Oosters ChristendomEdit
De meest typische mijter in de Oosters-orthodoxe en Byzantijns-katholieke kerken is gebaseerd op de gesloten keizerskroon van het late Byzantijnse keizerrijk. Ook deze is dus uiteindelijk gebaseerd op de oudere καμιλαύκιον, hoewel hij pas veel later van de wereldlijke hoofdtooi is afgeweken, nadat deze reeds een verdere ontwikkeling had doorgemaakt. De kroonvorm werd pas na de val van Constantinopel (1453) door bisschoppen gebruikt.
De oosterse mijter is gemaakt in de vorm van een bolvormige kroon, geheel omsloten, en het materiaal is van brokaat, damast of doek van goud. Hij kan ook geborduurd zijn, en is dikwijls rijkelijk versierd met juwelen. Aan de mijter zijn gewoonlijk vier iconen bevestigd (vaak van Christus, de Theotokos, Johannes de Doper en het Kruis), die de bisschop mag kussen voordat hij de mijter omdoet. Oosterse mijters zijn gewoonlijk van goud, maar andere liturgische kleuren kunnen worden gebruikt.

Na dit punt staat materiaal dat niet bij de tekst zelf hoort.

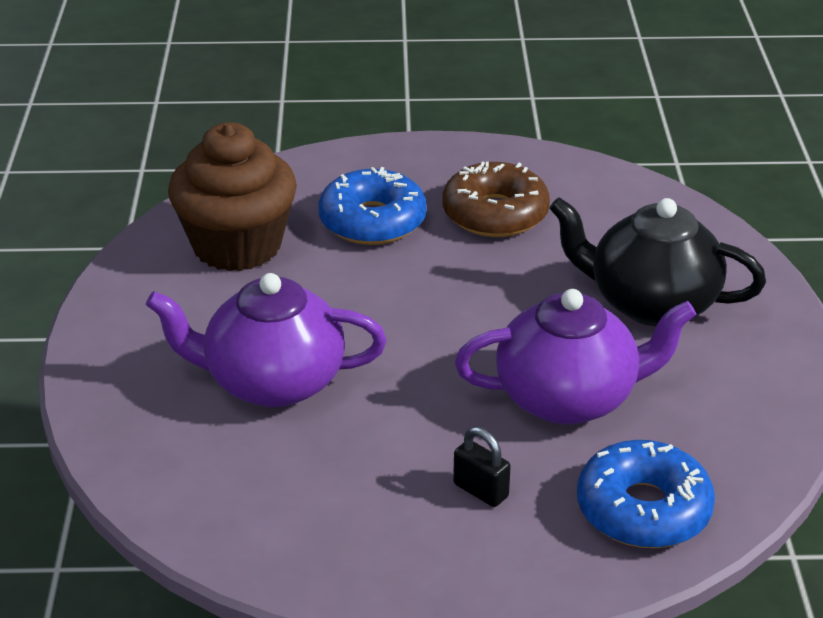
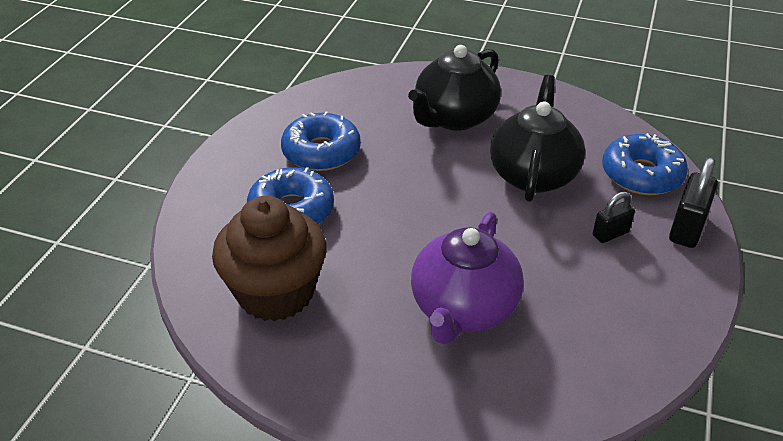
camera: 70 degrees left, 5 degrees up
(495, 214) = (321, 152): brown donut -> blue donut
(539, 570) = (686, 228): none -> black padlock
(569, 398) = (533, 174): purple teapot -> black teapot

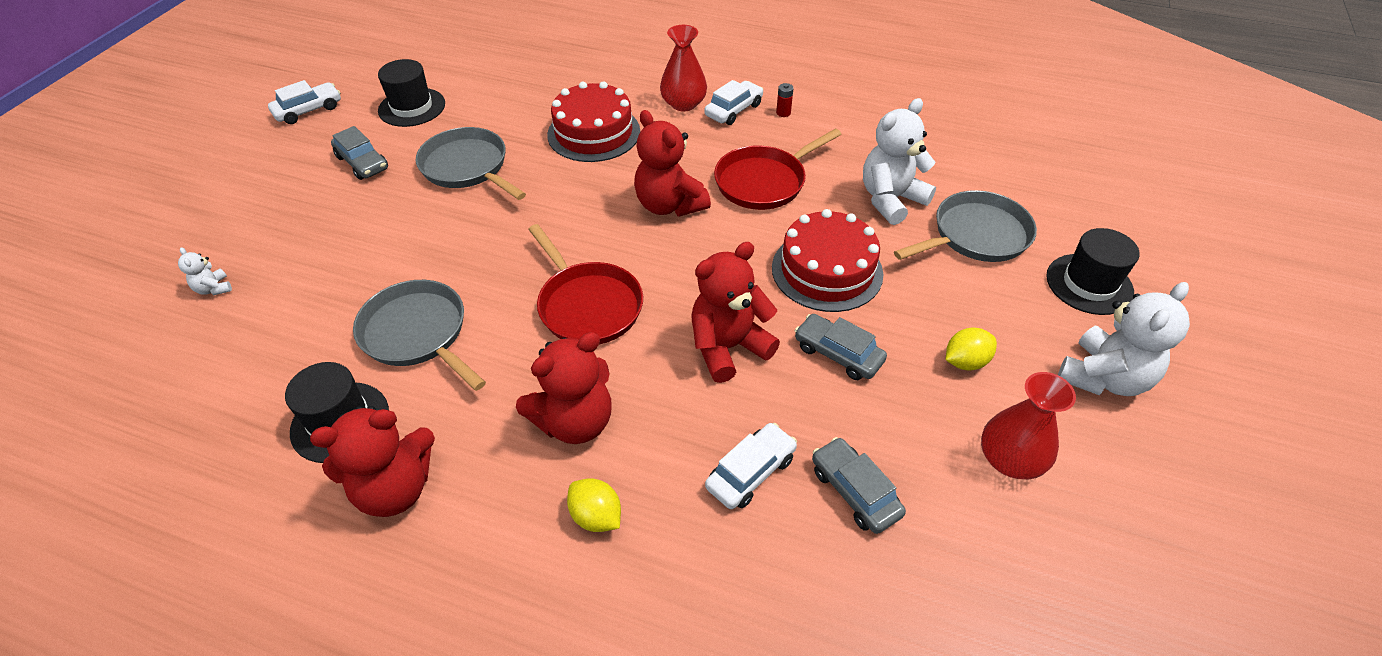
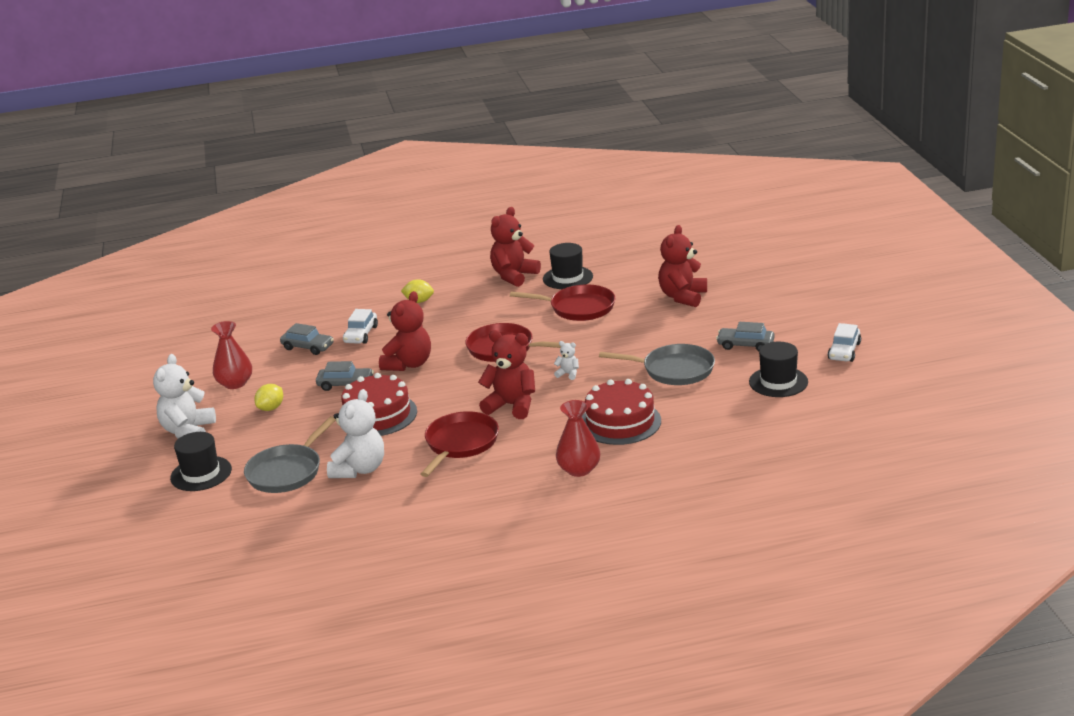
camera: 150 degrees right, 20 degrees down
(214, 289) = (712, 279): white teddy bear -> white teddy bear (568, 374)
(418, 334) = (578, 308): grey pan -> red pan
(575, 421) = (460, 316): red teddy bear -> red teddy bear (683, 297)
(734, 110) = (533, 481): white car -> none
(783, 113) = (490, 496): red battery -> none

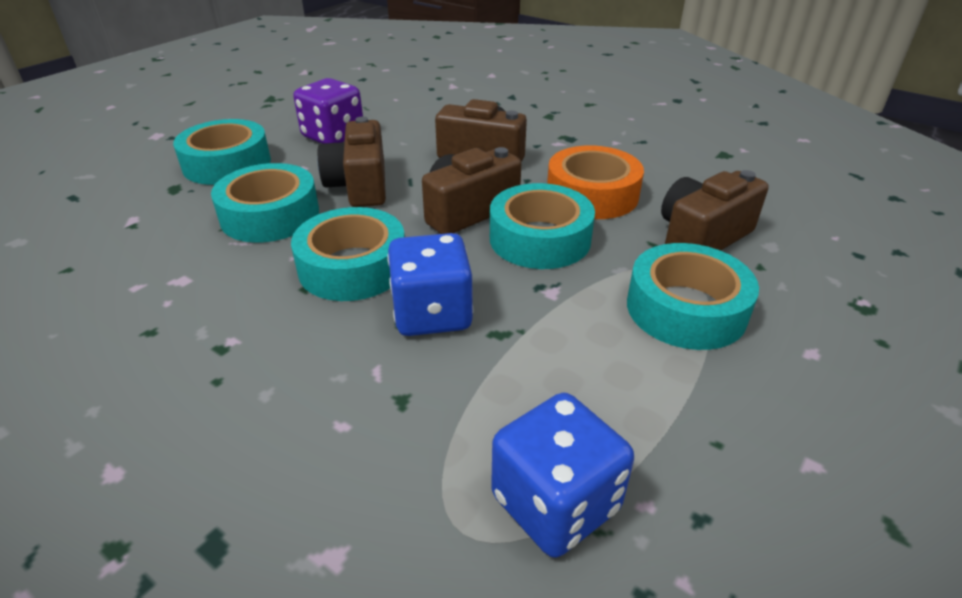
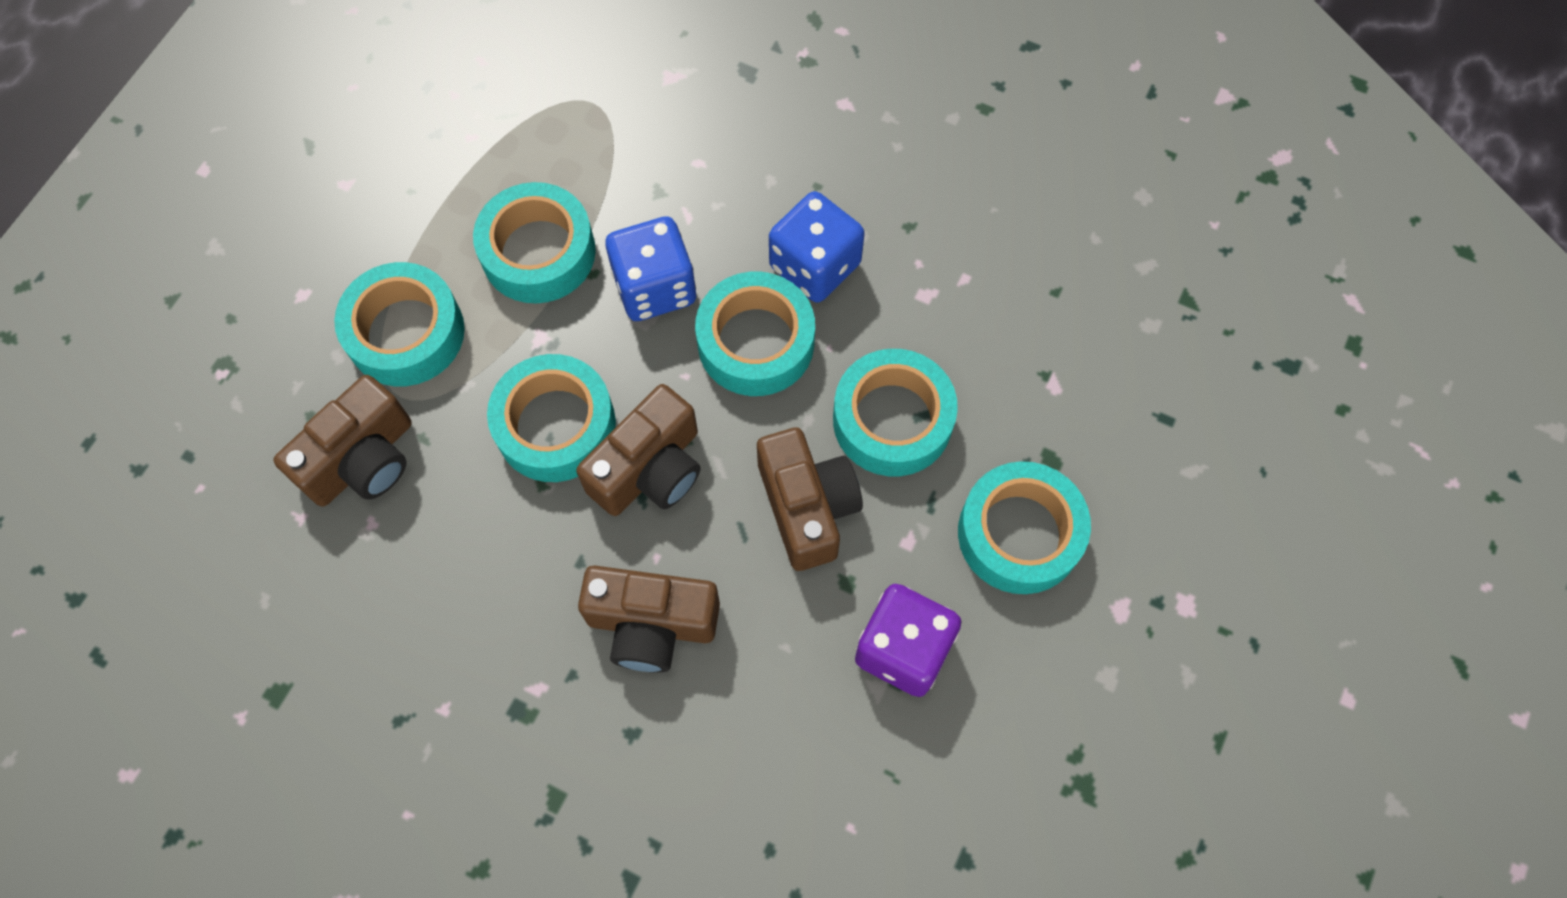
camera: 170 degrees right, 30 degrees up
(551, 357) = (538, 252): none -> turquoise tape
(555, 503) = (532, 128): blue dice -> blue dice (815, 266)
(592, 194) = (489, 536): orange tape -> none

De mijter wordt bekroond door een kruis, hetzij van metaal en rechtopstaand, hetzij geborduurd in stof en plat liggend op de top. In de Griekse traditie worden de mijters van alle bisschoppen met een staand kruis bekroond. Hetzelfde geldt voor de Russische traditie. Miters die aan priesters worden uitgereikt, hebben het kruis plat liggend. Soms heeft de mijter, in plaats van het platte kruis, een icoon op de top.
Als onderdeel van de keizerlijke regalia, samen met andere voorwerpen zoals de sakkos (keizerlijke dalmata) en de epigonatie, werd de mijter een symbool voor het wereldlijke gezag van de bisschoppen (vooral dat van de patriarch van Constantinopel) binnen het bestuur van de Rum millet (d.w.z., de christelijke gemeenschap) van het Ottomaanse Rijk. De mijter wordt op bepaalde plechtige momenten tijdens de Goddelijke Liturgie en andere diensten afgedaan, gewoonlijk wordt hij afgedaan en vervangen door de protodeacon.
Het gebruik van de mijter is een voorrecht van de bisschoppen, maar hij kan worden toegekend aan aartspriesters, protopresbyters en archimandrieten. De priesterlijke mijter is niet voorzien van een kruis, en wordt verleend naar goeddunken van een bisschoppensynode.